> Description of the task: Copy out each entry below verbatim, skipping the images.

> Records shown:
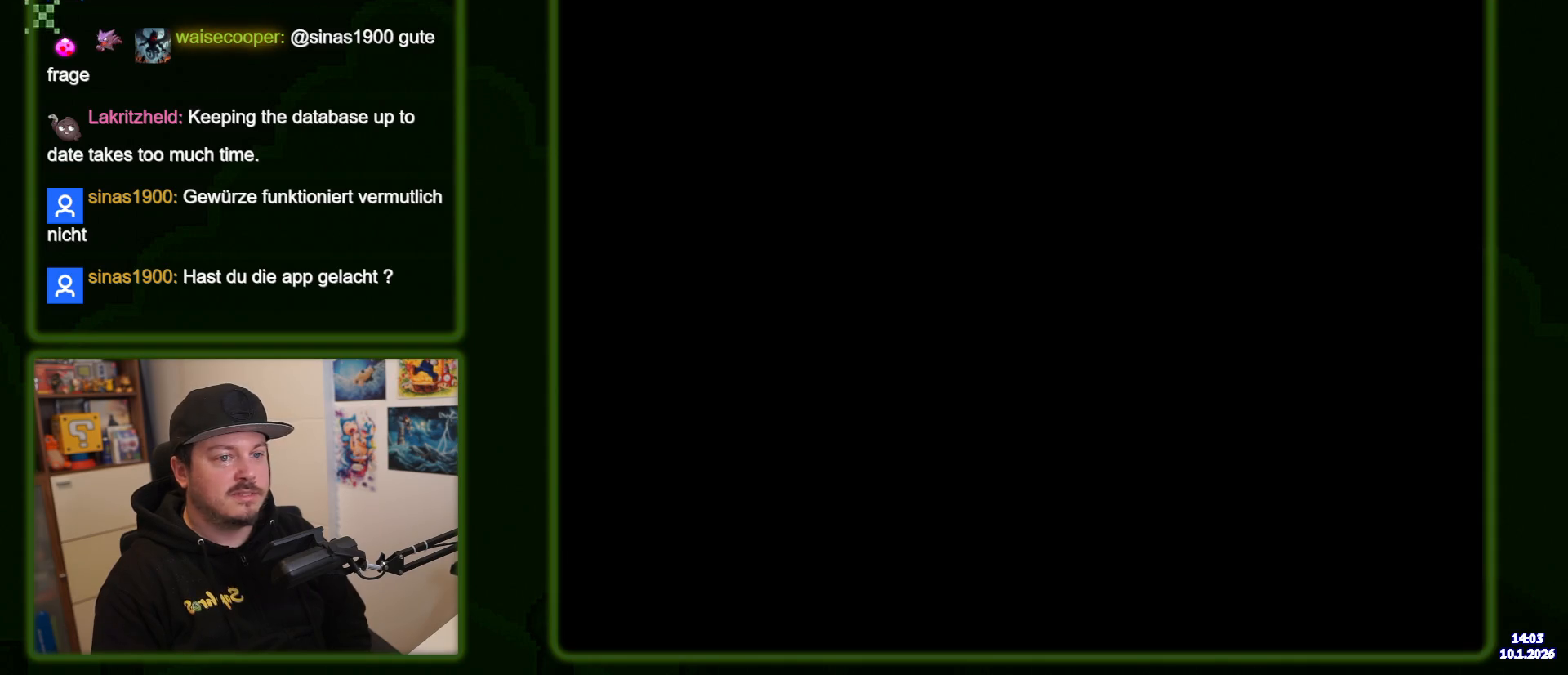
{"dt_ms": 500, "buttons": ["B", "Y"], "events": []}
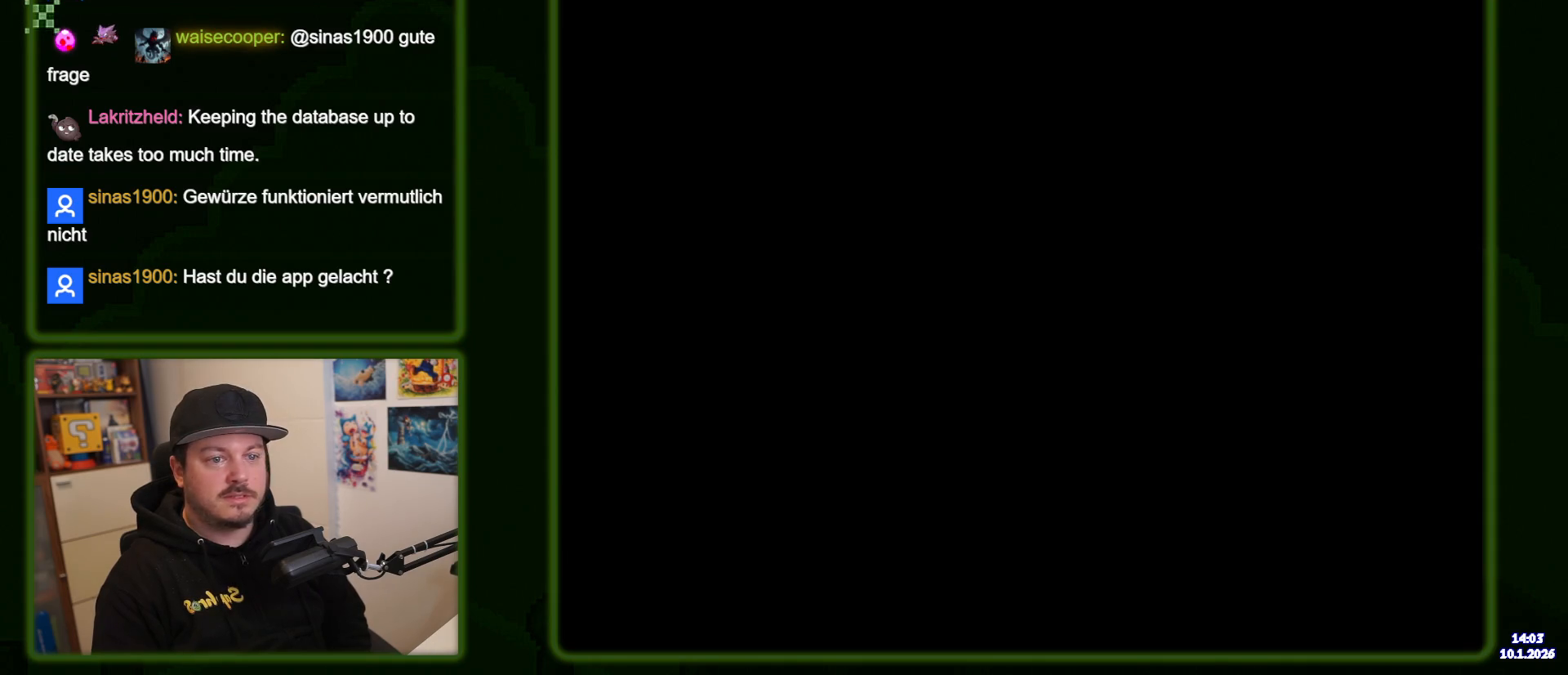
{"dt_ms": 500, "buttons": ["B", "Y"], "events": []}
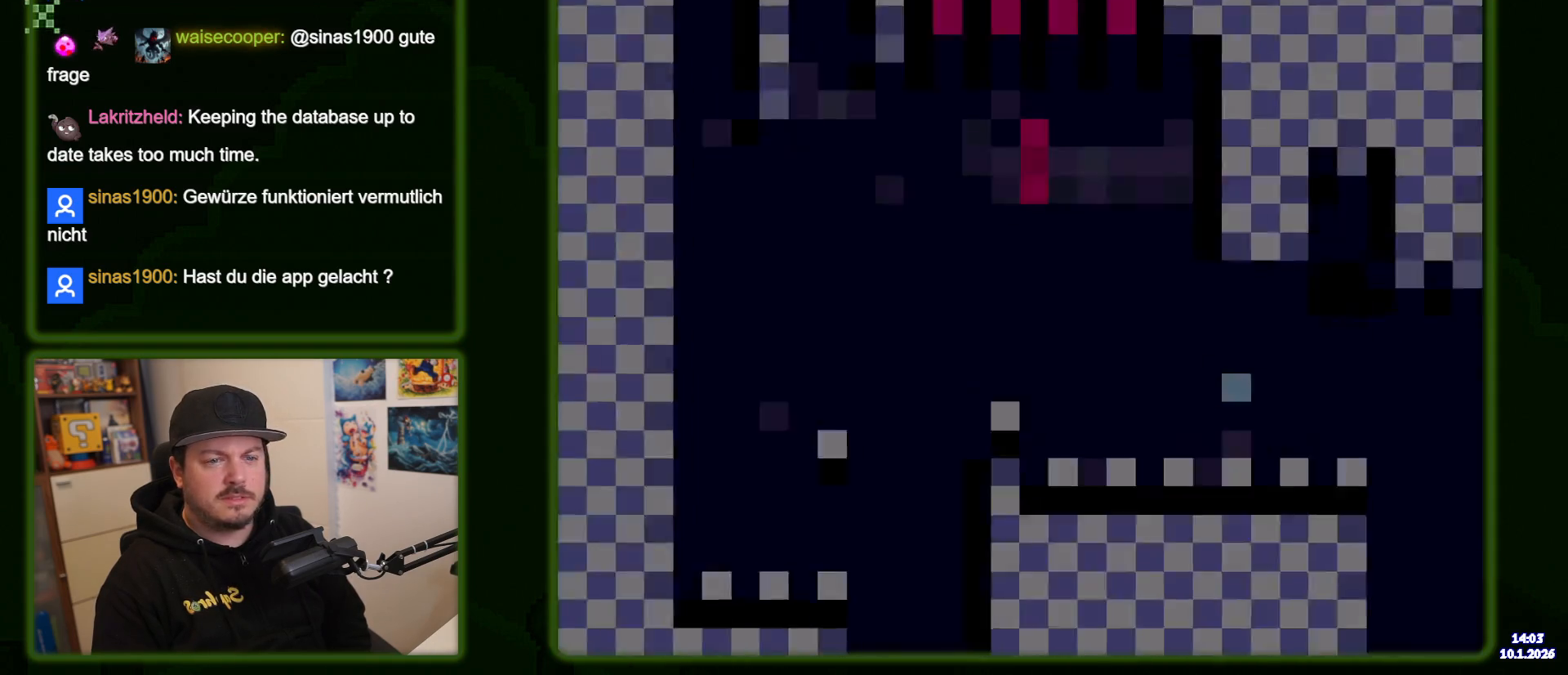
{"dt_ms": 1000, "buttons": ["X"], "events": [[700, "B", "up"], [700, "Y", "up"], [783, "X", "down"]]}
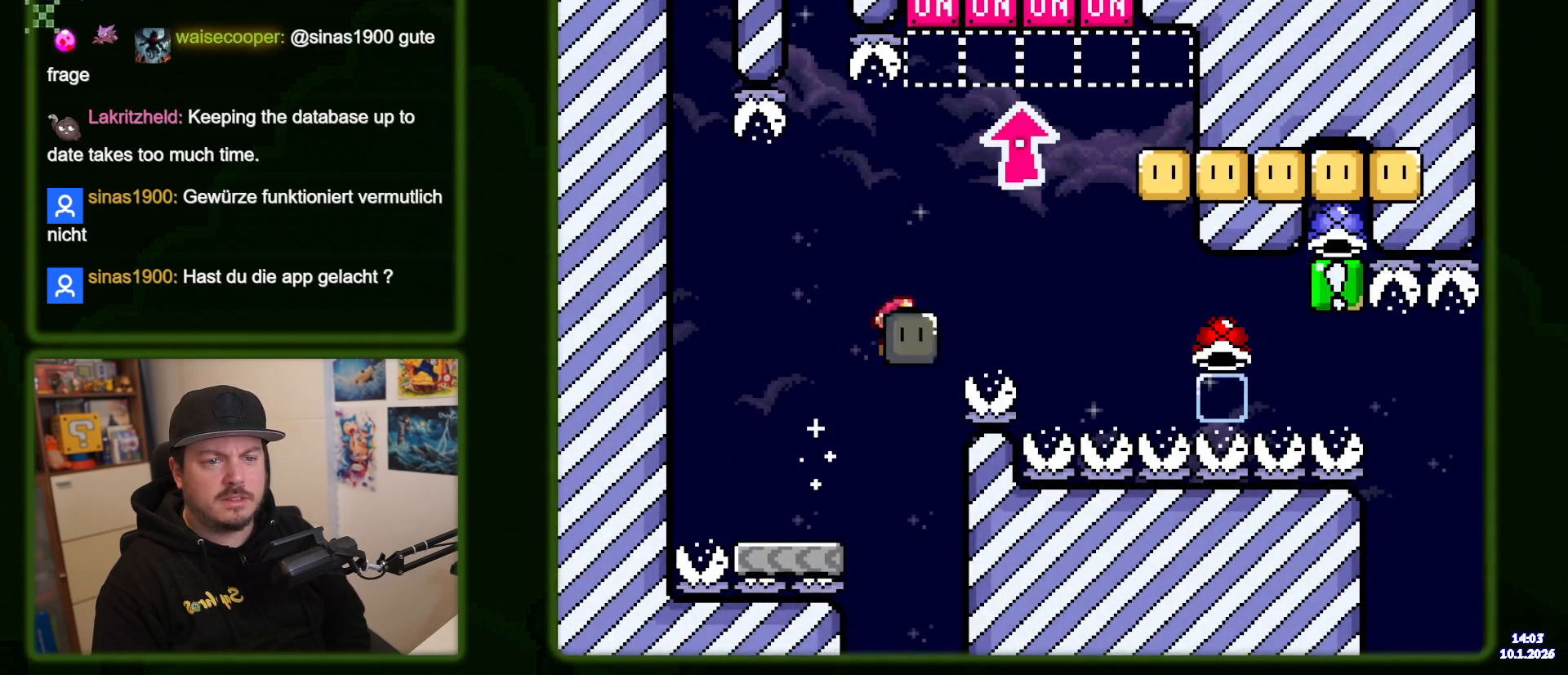
{"dt_ms": 500, "buttons": ["X"], "events": [[250, "X", "up"], [350, "X", "down"]]}
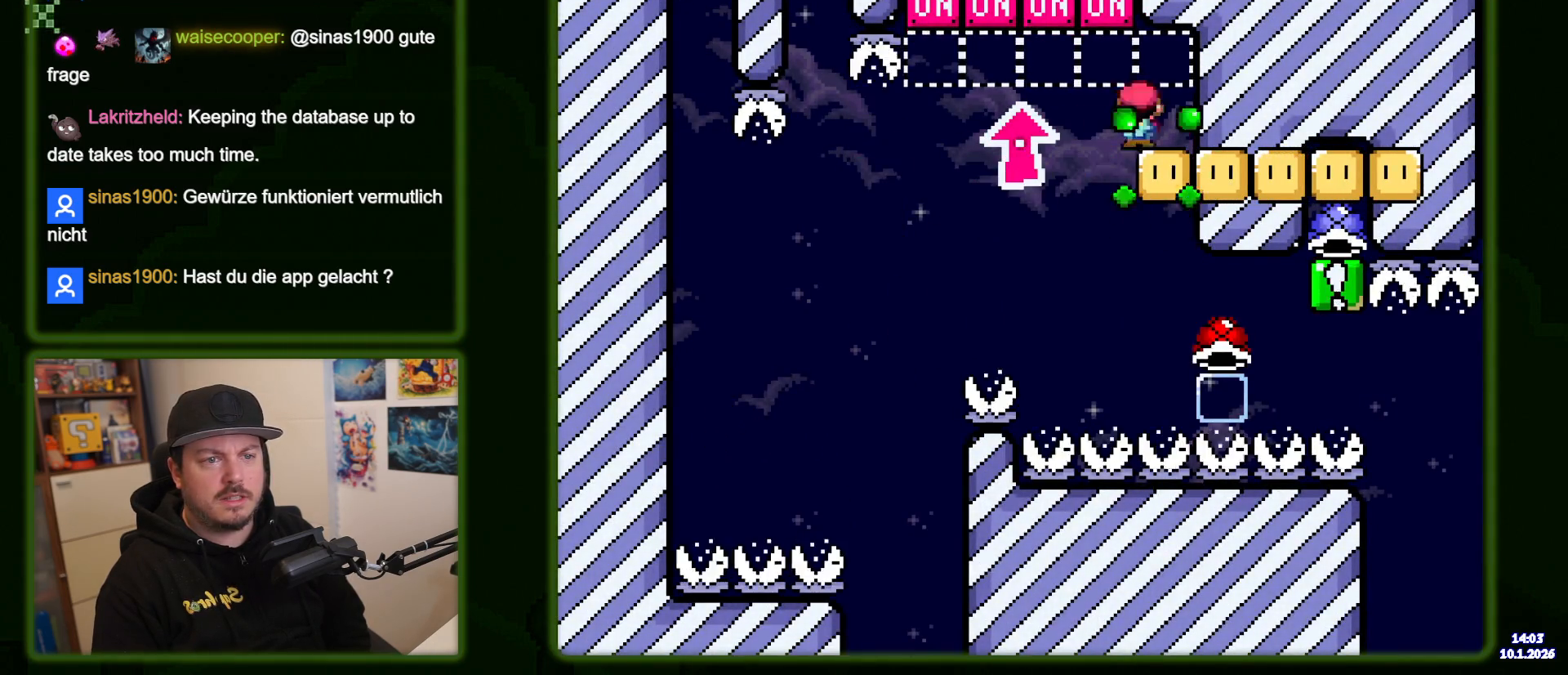
{"dt_ms": 500, "buttons": ["X"], "events": [[366, "X", "up"], [483, "X", "down"]]}
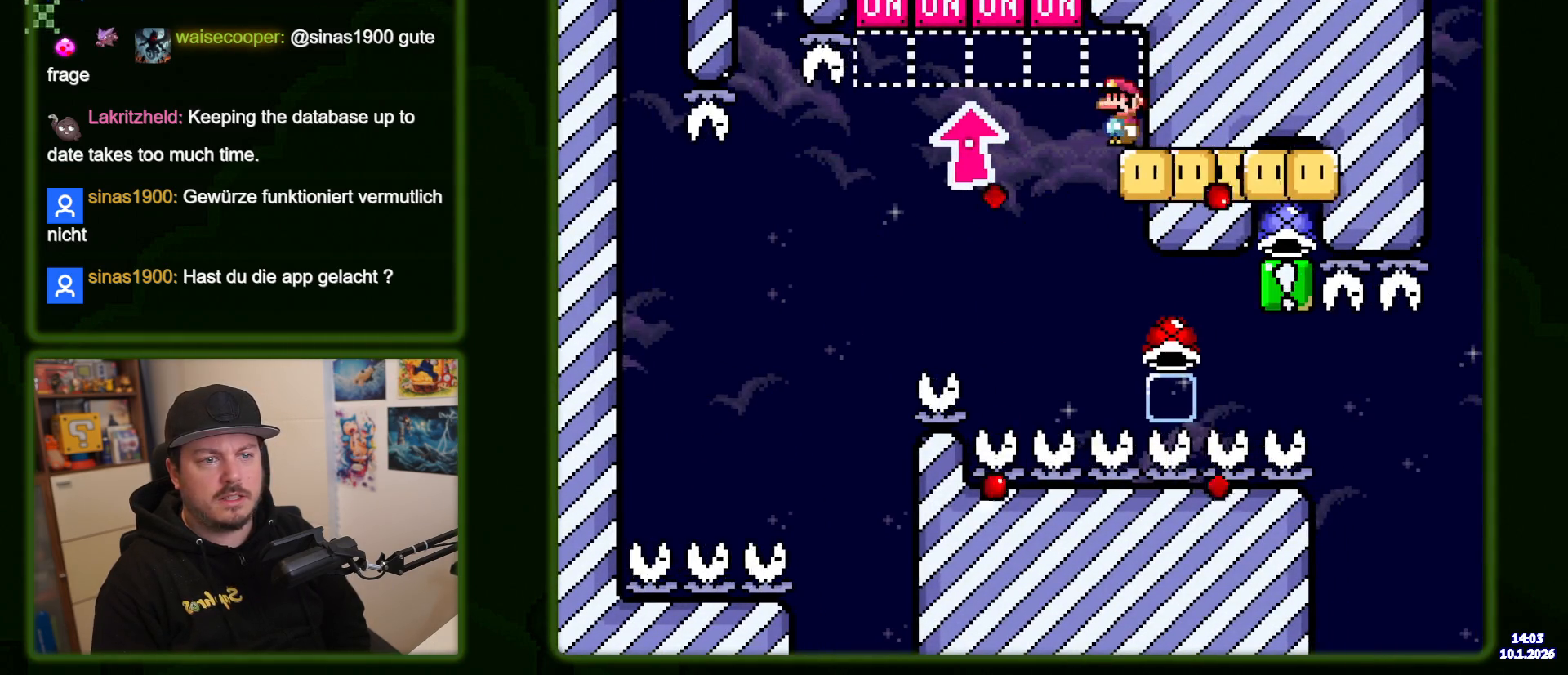
{"dt_ms": 500, "buttons": ["X"], "events": []}
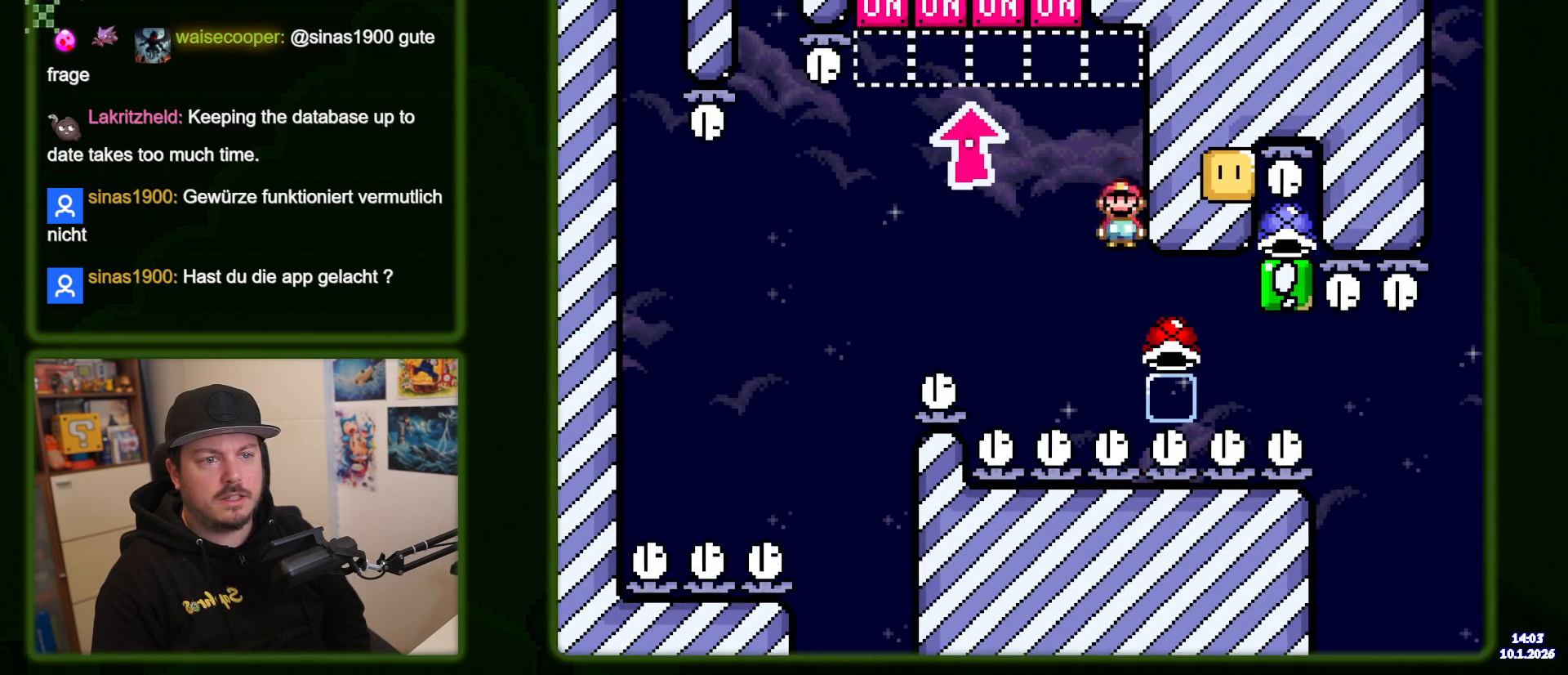
{"dt_ms": 500, "buttons": [], "events": [[83, "DPAD_LEFT", "down"], [100, "X", "up"], [216, "DPAD_LEFT", "up"]]}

> Task output:
{"dt_ms": 500, "buttons": ["B", "Y"], "events": []}
{"dt_ms": 500, "buttons": ["B", "Y"], "events": []}
{"dt_ms": 1000, "buttons": ["X"], "events": [[700, "B", "up"], [700, "Y", "up"], [783, "X", "down"]]}
{"dt_ms": 500, "buttons": ["X"], "events": [[250, "X", "up"], [350, "X", "down"]]}
{"dt_ms": 500, "buttons": ["X"], "events": [[366, "X", "up"], [483, "X", "down"]]}
{"dt_ms": 500, "buttons": ["X"], "events": []}
{"dt_ms": 500, "buttons": [], "events": [[83, "DPAD_LEFT", "down"], [100, "X", "up"], [216, "DPAD_LEFT", "up"]]}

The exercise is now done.